A Manchester man has been sentenced to more than two years in prison for illegally making and selling phantom weapons in a shipping container in Suffield, officials said.
Andrew Francoeur, 36, appeared in court on Wednesday and was sentenced by U.S. District Judge Vanessa L. Bryant to 33 months in prison, followed by three years’ supervised release, the U.S. Attorney’s Office said.
Francoeur was charged as part of an ongoing investigation into ghost guns — privately made firearms that cannot be traced — in Connecticut, officials said.
Investigators from the Bureau of Alcohol, Tobacco, Firearms and Explosives found that Francoeur bought firearm parts from a Missouri-based company and had them shipped to him. According to officials, he then made firearms in a shipping container in Suffield and sold several.

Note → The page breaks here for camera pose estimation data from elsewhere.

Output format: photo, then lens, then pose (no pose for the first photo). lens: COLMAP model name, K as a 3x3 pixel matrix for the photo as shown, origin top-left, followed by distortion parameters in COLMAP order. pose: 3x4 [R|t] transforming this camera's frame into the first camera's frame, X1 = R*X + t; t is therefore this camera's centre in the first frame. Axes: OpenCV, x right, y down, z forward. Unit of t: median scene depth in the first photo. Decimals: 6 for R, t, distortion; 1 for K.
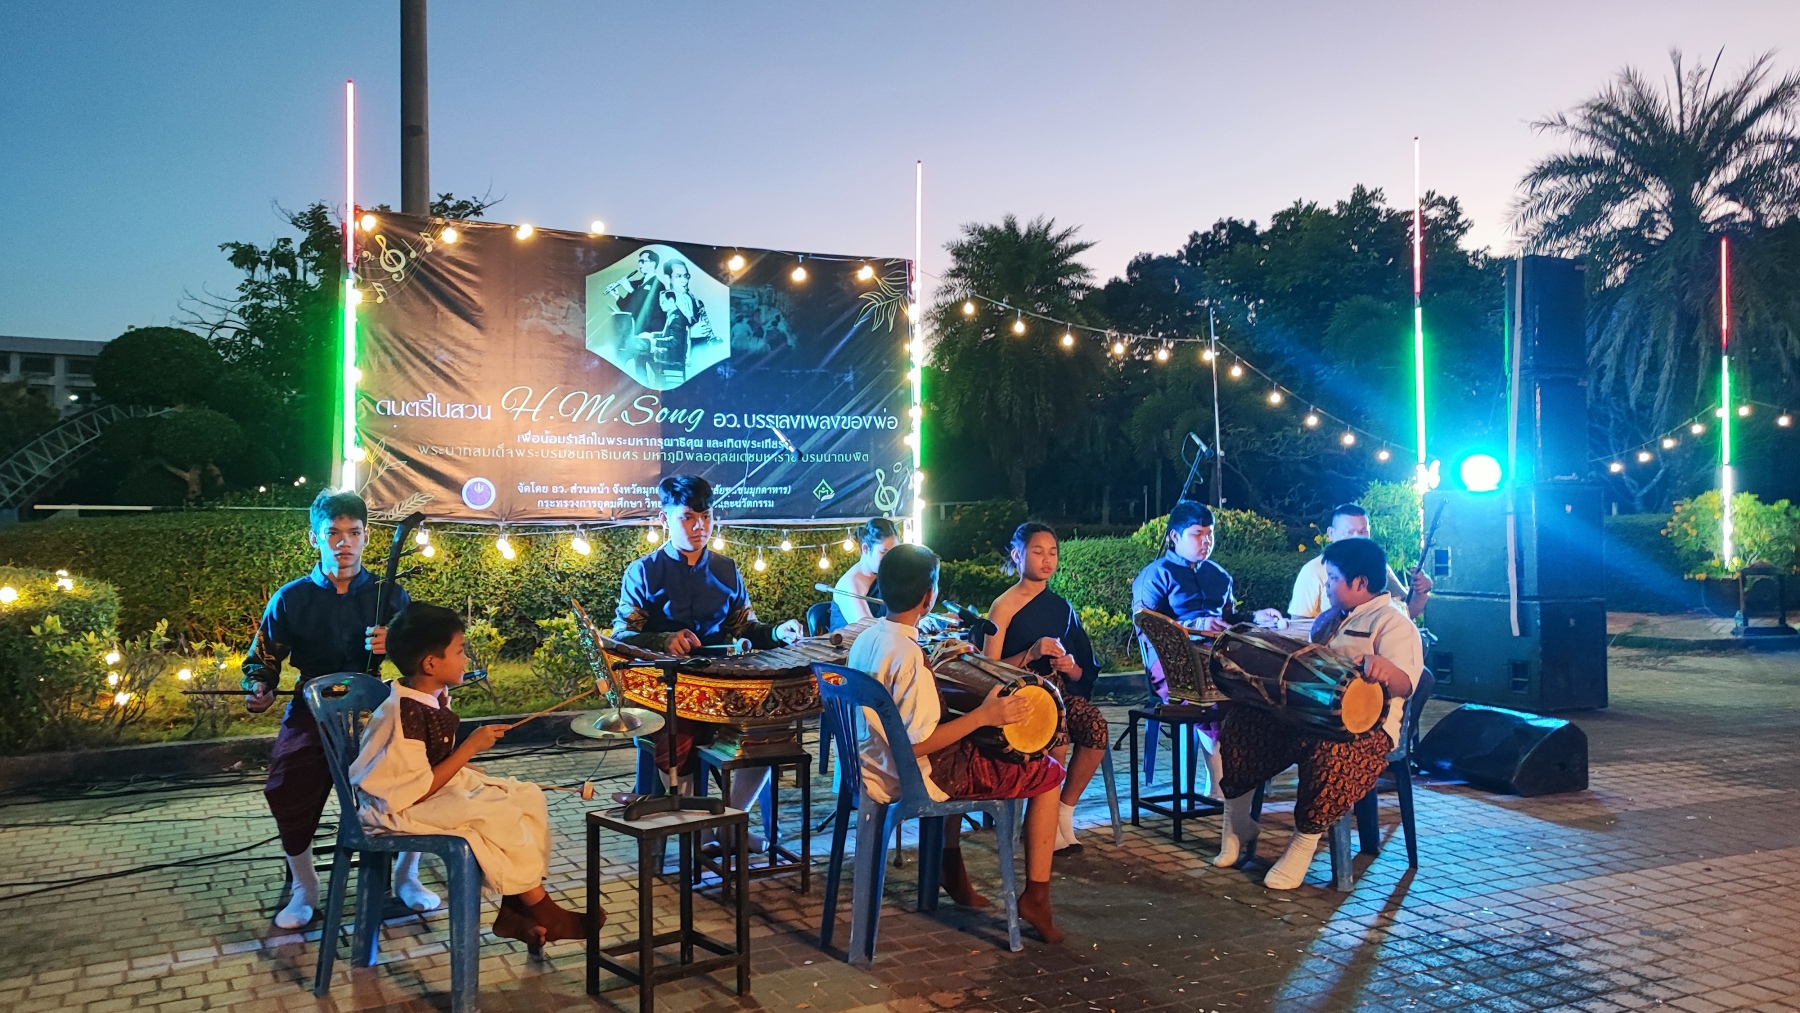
lens RADIAL K [[1311.3, 0, 895.0], [0, 1311.3, 507.7], [0, 0, 1]] dist [0.033660, -0.029404]
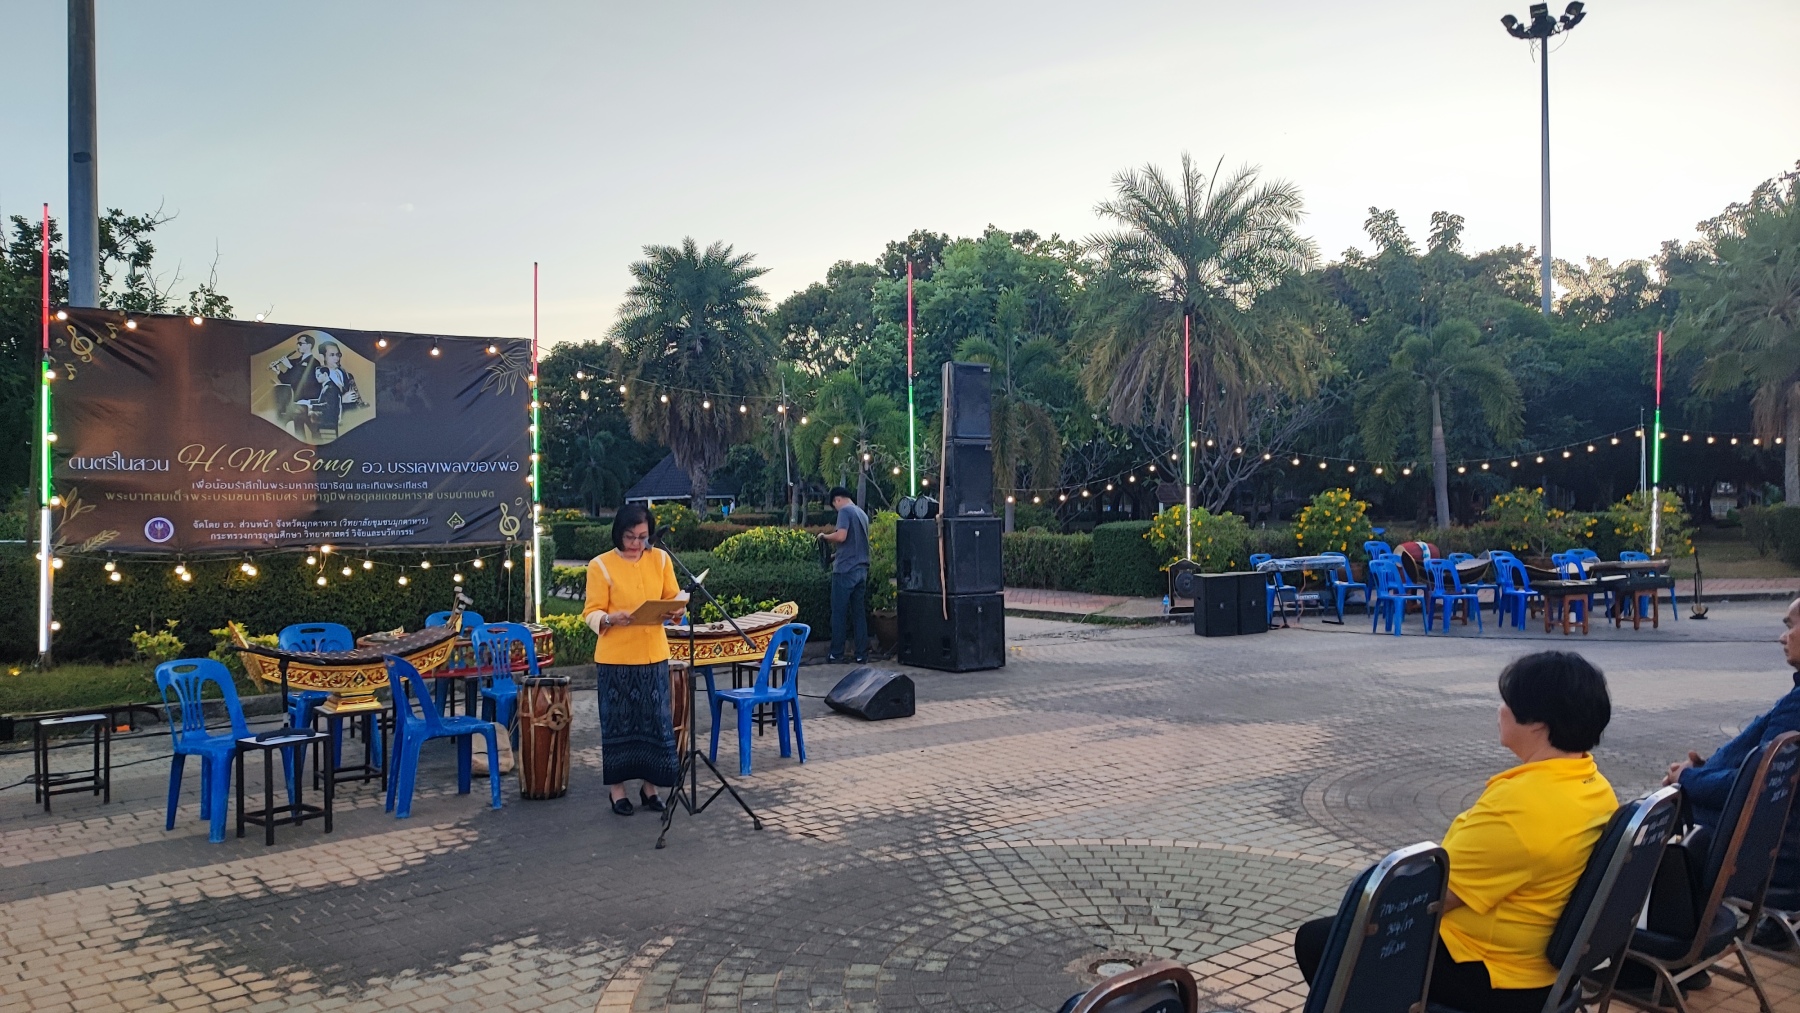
lens RADIAL K [[1308.0, 0, 908.1], [0, 1308.0, 503.3], [0, 0, 1]] dist [0.048730, -0.060867]
pose [[0.976828, -0.007404, 0.213896, 0.106728], [0.006164, 0.999960, 0.006463, -0.037701], [-0.213935, -0.004995, 0.976835, -0.365164]]
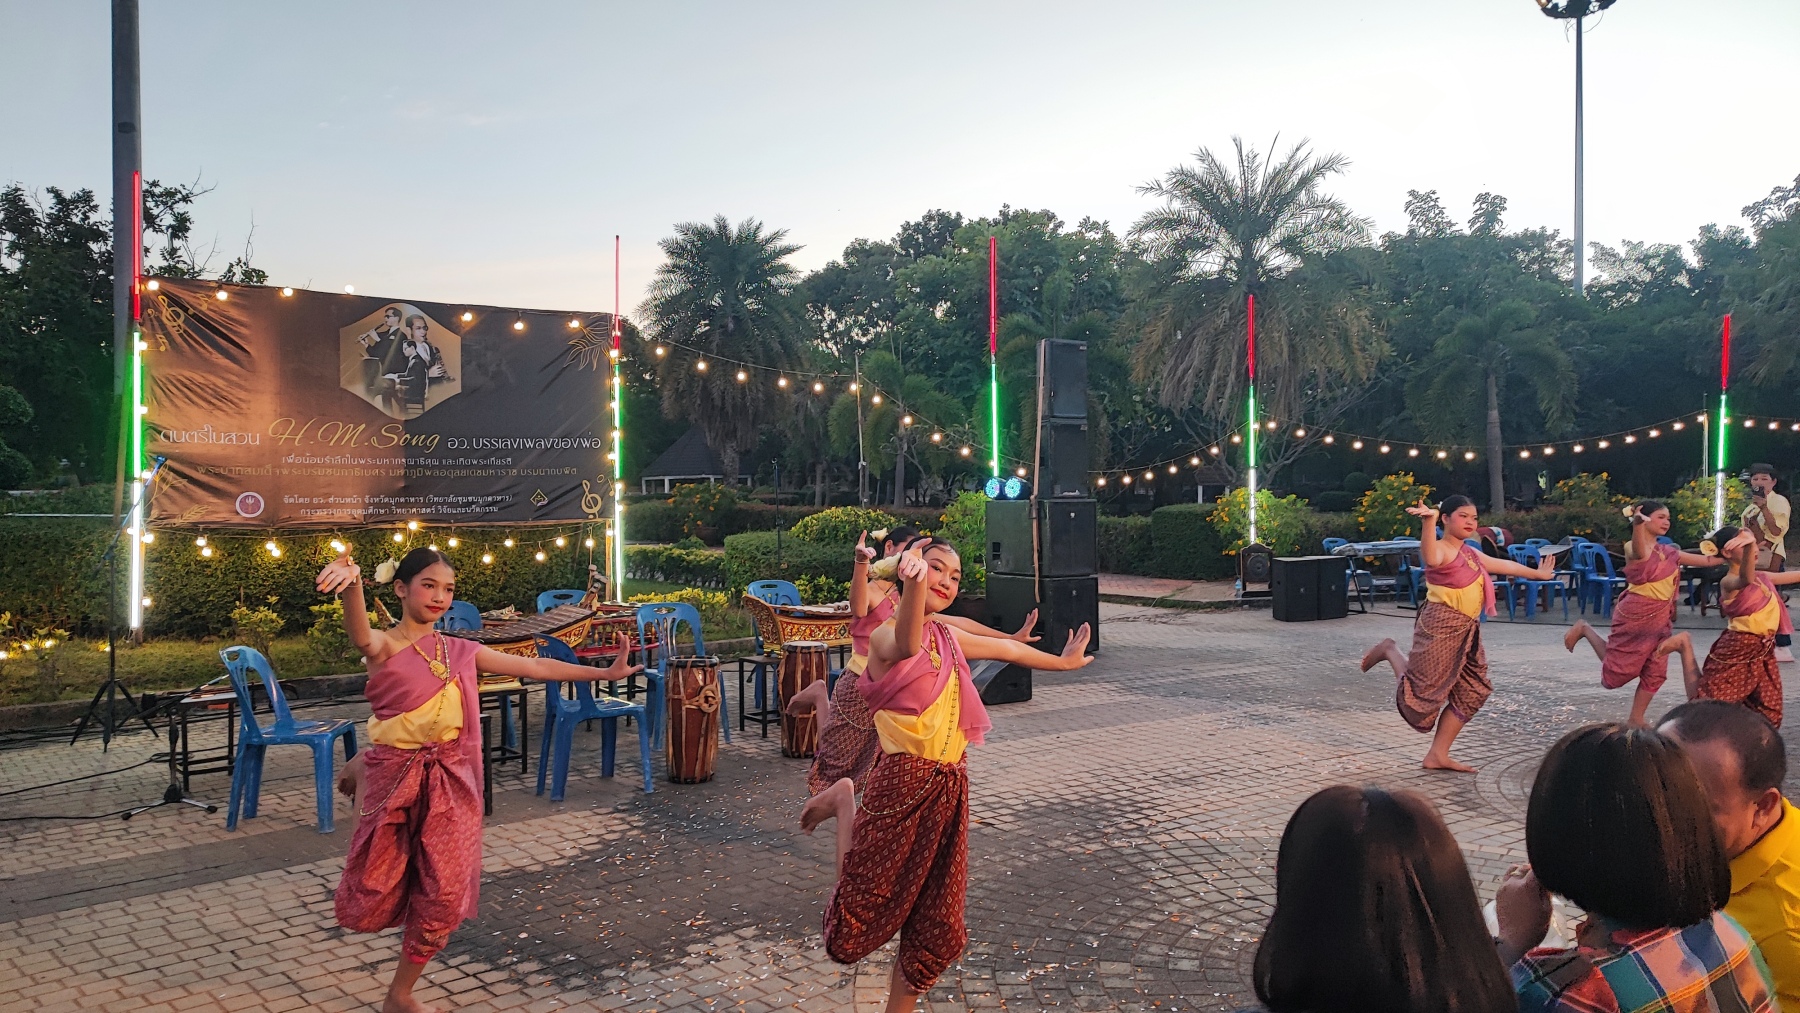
lens RADIAL K [[1313.1, 0, 903.8], [0, 1313.1, 499.2], [0, 0, 1]] dist [0.040941, -0.043118]
pose [[0.977929, -0.002314, 0.208923, 0.024279], [-0.001375, 0.999846, 0.017513, -0.036380], [-0.208931, -0.017414, 0.977775, -0.327089]]
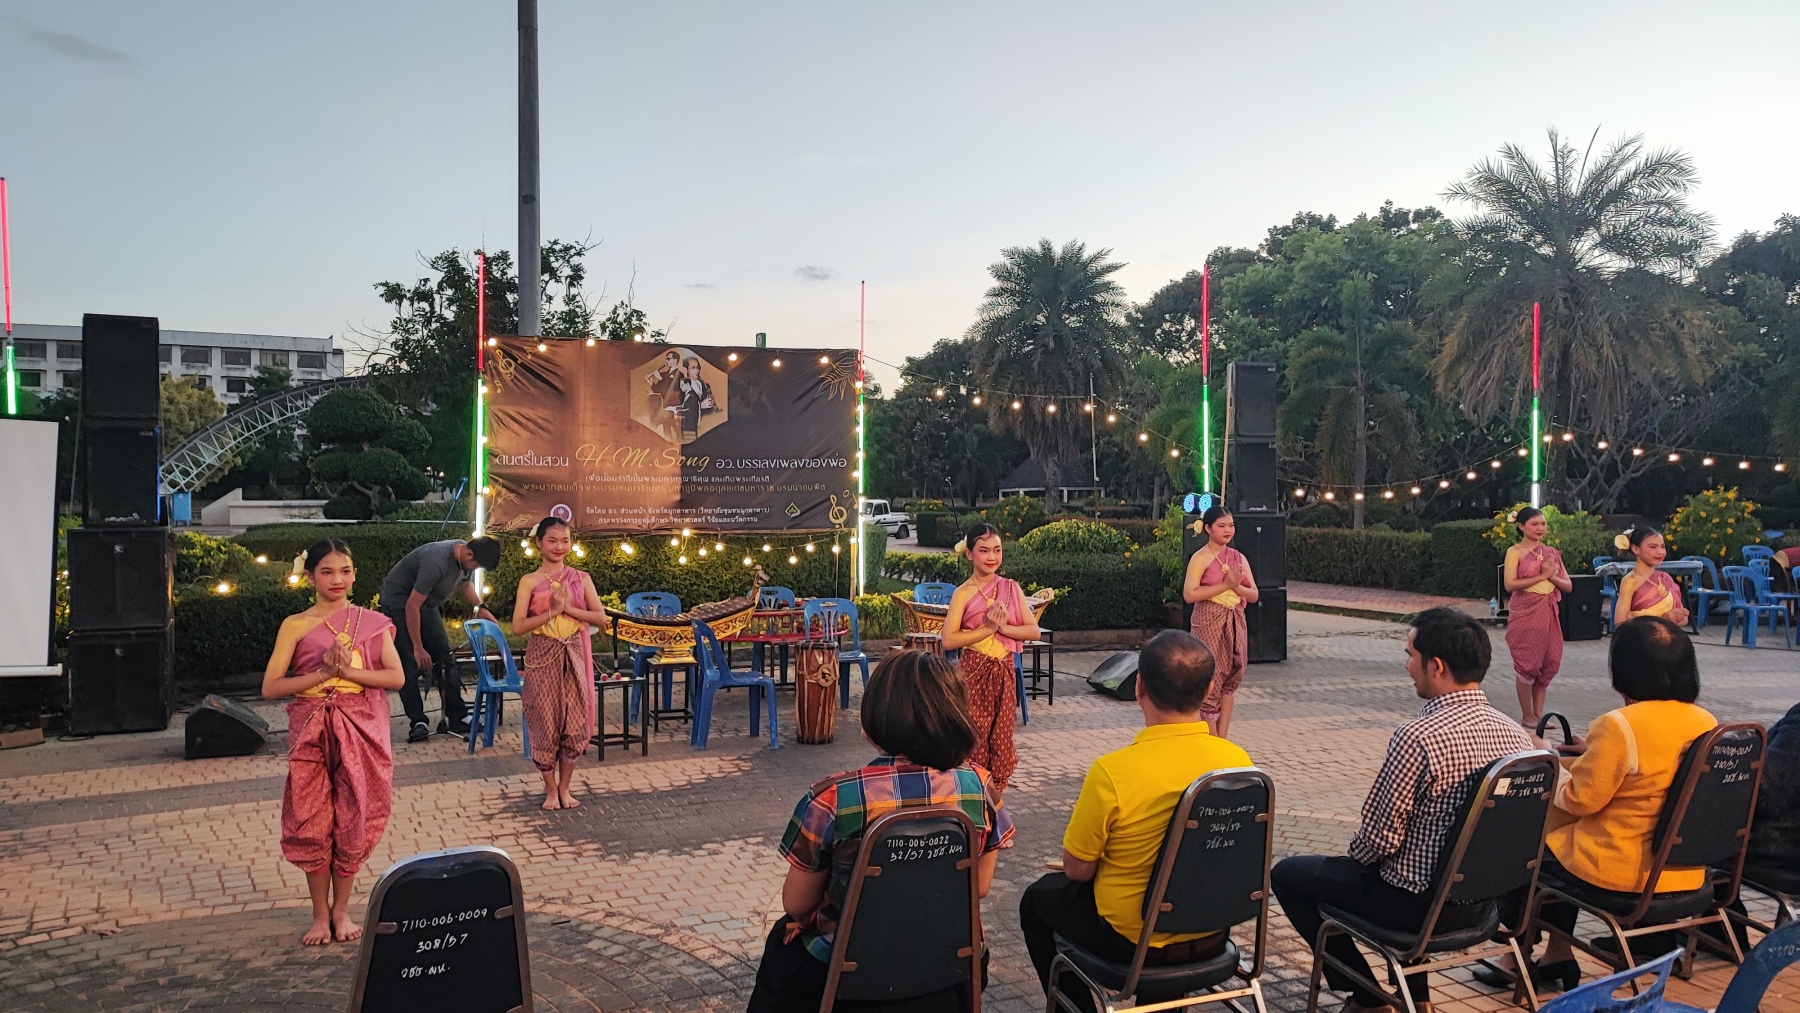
lens RADIAL K [[1317.5, 0, 900.0], [0, 1317.5, 506.5], [0, 0, 1]] dist [0.008620, 0.025766]
pose [[0.996710, 0.003494, -0.080970, 0.193116], [-0.002275, 0.999883, 0.015134, -0.041851], [0.081014, -0.014900, 0.996602, -0.479710]]
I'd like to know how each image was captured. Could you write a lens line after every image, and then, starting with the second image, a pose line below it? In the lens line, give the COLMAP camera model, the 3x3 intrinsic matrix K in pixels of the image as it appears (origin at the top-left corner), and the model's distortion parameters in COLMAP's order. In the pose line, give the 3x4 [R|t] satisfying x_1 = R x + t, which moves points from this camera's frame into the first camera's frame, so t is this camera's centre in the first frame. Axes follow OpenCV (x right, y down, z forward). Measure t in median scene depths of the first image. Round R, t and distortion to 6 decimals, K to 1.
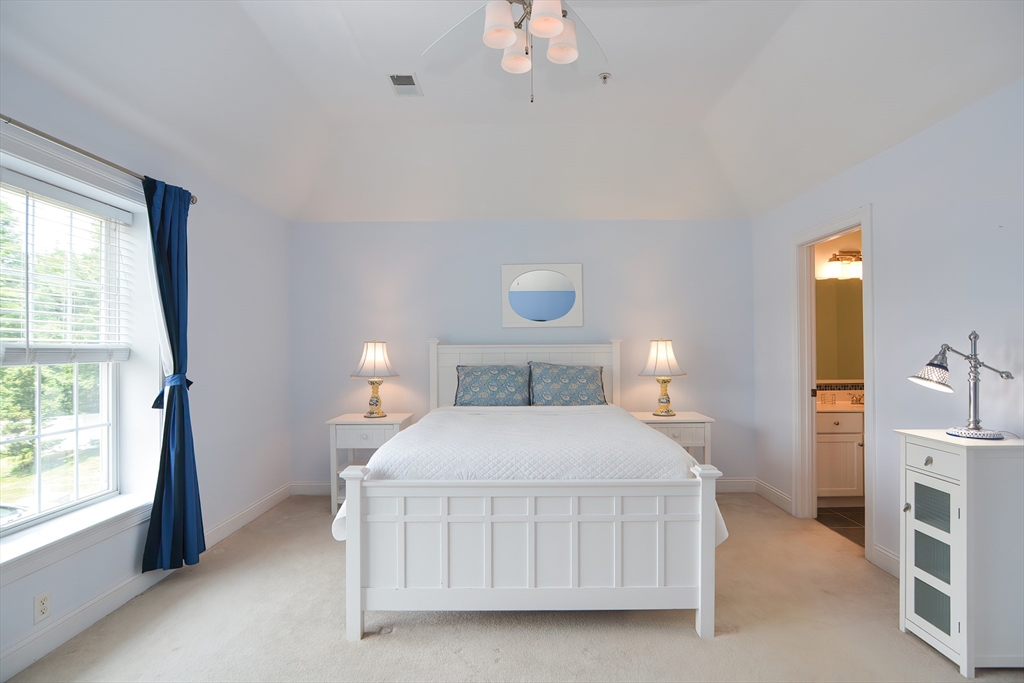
lens RADIAL K [[508.0, 0, 515.5], [0, 508.0, 321.6], [0, 0, 1]] dist [-0.025303, 0.009033]
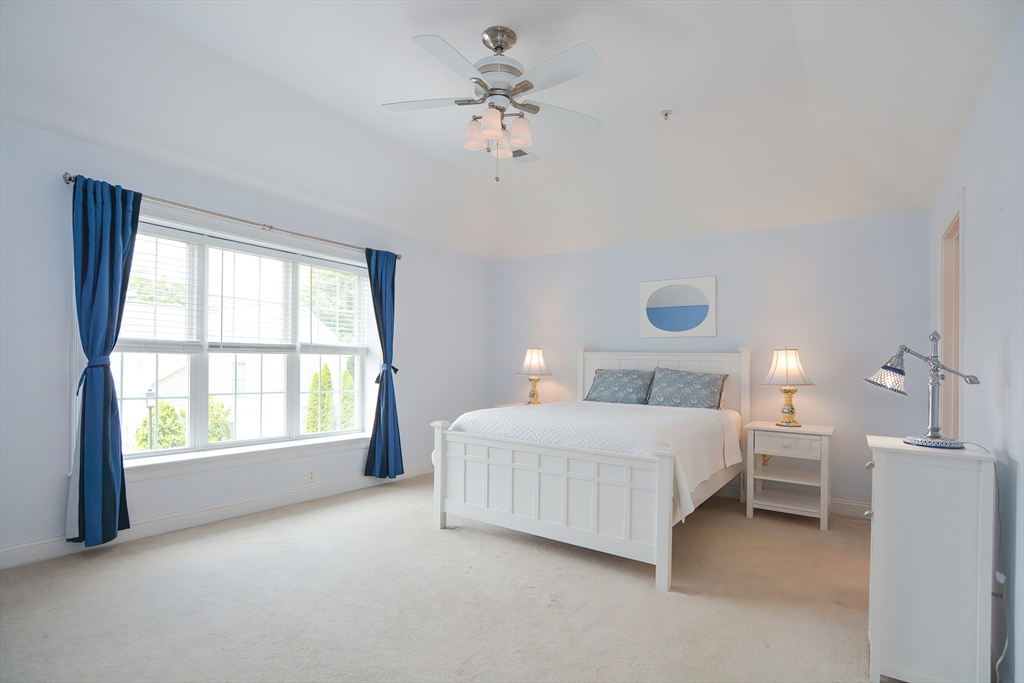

While Francoeur was in state custody in September 2022 for other drug and gun-related crimes, investigators searched the shipping container and found gun-making tools, gun parts, and ammunition. Two months later, investigators found a .22 caliber rifle, more than 1,800 rounds of ammunition, 25 high-capacity magazines, M-80 explosives, firearms equipment and parts and other items in two storage bins owned by Francoeur, officials said.
Francoeur pleaded guilty in April to one count of unlawful possession of a firearm and ammunition by a felon and one count of manufacturing and trading firearms without a license. According to officials, his criminal history includes previous convictions for firearms, drugs, burglary and non-appearance violations.
A person convicted of felonies may not possess a firearm or ammunition that has been moved in interstate or foreign commerce.
Judge Bryant has ruled that Francoeur’s sentence will increase to the sentence he is currently serving, the US Attorney’s Office said.